La sezione ridotta si impone perché si deve cercare il miglior compromesso tra la minor resistenza alla corrente e la tenuta.

 

Un semplice  disegno per schematizzare la logica di ancoraggio su fondali privi di appigli e afferrature

 

Pronti a calare

Il bello di un ancoraggio fatto come si deve è quello di riuscire a fermarsi esattamente sulla verticale del posto voluto e ciò sarà possibile solo calcolando la direzione e la velocità che vento e corrente ci faranno prendere, in modo da dare fondo a monte del punto desiderato quel tanto che serve per far sì che l’ancora agguanti in modo efficace

Un ulteriore esempio grafico per meglio comprendere il corretto
ancoraggio sul sommo di un rilievo

 

E’ di basilare importanza filarla rapidamente tenendo la cima tra le mani per capire quando arriverà sul fondo, per poi mollare cima fino a posizionarsi saldamente sulla posta.

Certo vento e corrente possono cambiare e quindi la barca potrà spostarsi; sarà possibile limitare in parte il fenomeno orientando il timone o spostando il punto di fissaggio della cima lungo la murata. 

 

La catena costringe l’ancora a porsi parallelamente al fondo; così facendo l’ancora affonda nella sabbia  come il vomere di un aratro.

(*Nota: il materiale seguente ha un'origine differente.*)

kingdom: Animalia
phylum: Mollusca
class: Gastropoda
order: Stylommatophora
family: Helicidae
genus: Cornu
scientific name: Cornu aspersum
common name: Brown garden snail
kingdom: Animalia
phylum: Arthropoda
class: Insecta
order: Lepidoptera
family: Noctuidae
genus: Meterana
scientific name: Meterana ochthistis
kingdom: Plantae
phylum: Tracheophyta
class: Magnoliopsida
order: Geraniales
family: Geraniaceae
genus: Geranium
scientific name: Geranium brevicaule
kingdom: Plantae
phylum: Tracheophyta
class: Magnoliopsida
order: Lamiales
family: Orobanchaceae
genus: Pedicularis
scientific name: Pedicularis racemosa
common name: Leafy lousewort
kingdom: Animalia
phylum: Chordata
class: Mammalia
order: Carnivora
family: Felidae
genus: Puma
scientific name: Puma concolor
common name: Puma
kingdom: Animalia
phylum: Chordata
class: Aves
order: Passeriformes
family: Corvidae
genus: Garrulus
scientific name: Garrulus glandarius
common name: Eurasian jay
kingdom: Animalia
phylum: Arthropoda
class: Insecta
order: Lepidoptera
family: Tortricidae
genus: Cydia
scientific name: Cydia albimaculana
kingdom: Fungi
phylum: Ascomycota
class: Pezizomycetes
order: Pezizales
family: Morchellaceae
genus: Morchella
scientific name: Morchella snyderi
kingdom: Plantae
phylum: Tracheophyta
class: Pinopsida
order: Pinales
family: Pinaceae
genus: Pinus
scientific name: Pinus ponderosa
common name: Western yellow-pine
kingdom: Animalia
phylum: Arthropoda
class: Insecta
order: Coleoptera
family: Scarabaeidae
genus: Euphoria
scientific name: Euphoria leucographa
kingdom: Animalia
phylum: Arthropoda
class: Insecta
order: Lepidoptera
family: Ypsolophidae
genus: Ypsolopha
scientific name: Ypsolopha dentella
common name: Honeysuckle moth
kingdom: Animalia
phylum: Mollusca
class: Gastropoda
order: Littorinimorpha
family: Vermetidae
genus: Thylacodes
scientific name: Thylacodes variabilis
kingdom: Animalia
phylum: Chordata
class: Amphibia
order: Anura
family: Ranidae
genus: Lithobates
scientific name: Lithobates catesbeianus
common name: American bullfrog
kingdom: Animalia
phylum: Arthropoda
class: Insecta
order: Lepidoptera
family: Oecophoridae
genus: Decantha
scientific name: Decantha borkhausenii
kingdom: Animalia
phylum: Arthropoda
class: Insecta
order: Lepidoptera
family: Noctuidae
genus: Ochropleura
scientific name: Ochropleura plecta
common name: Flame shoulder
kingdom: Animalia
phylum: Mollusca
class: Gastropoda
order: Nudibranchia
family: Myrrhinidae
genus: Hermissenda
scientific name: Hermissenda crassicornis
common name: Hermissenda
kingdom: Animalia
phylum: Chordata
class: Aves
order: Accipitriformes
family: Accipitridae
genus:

E c’è chi , come questa piccola sogliola, ne approfitta, pascolando tra i microorganismi, che affiorano  dopo il movimento della catena

 

Regole preziose

Ricordiamo che la barca all’ancora tende ad orientarsi sempre nella direzione del vento, ma ricordiamo anche che in presenza di onde, tende a esporre al mare la superficie più ampia e quindi a porsi al traverso; la combinazione delle due forze determinerà l’orientamento dello scafo.

Per un ancoraggio sicuro sarà bene avere a bordo una quantità di cima pari a tre volte la profondità massima.

Verifichiamo almeno una volta l’anno cime e catene e i relativi punti di connessione, per non avere brutte sorprese sul più bello.

Un ultimo consiglio, prima di spegnere i motori e dedicarsi ad altro: assicuriamoci sempre della tenuta dell’ancora e soprattutto mettiamo in moto e aspettiamo che il motore giri con regolarità prima di salpare.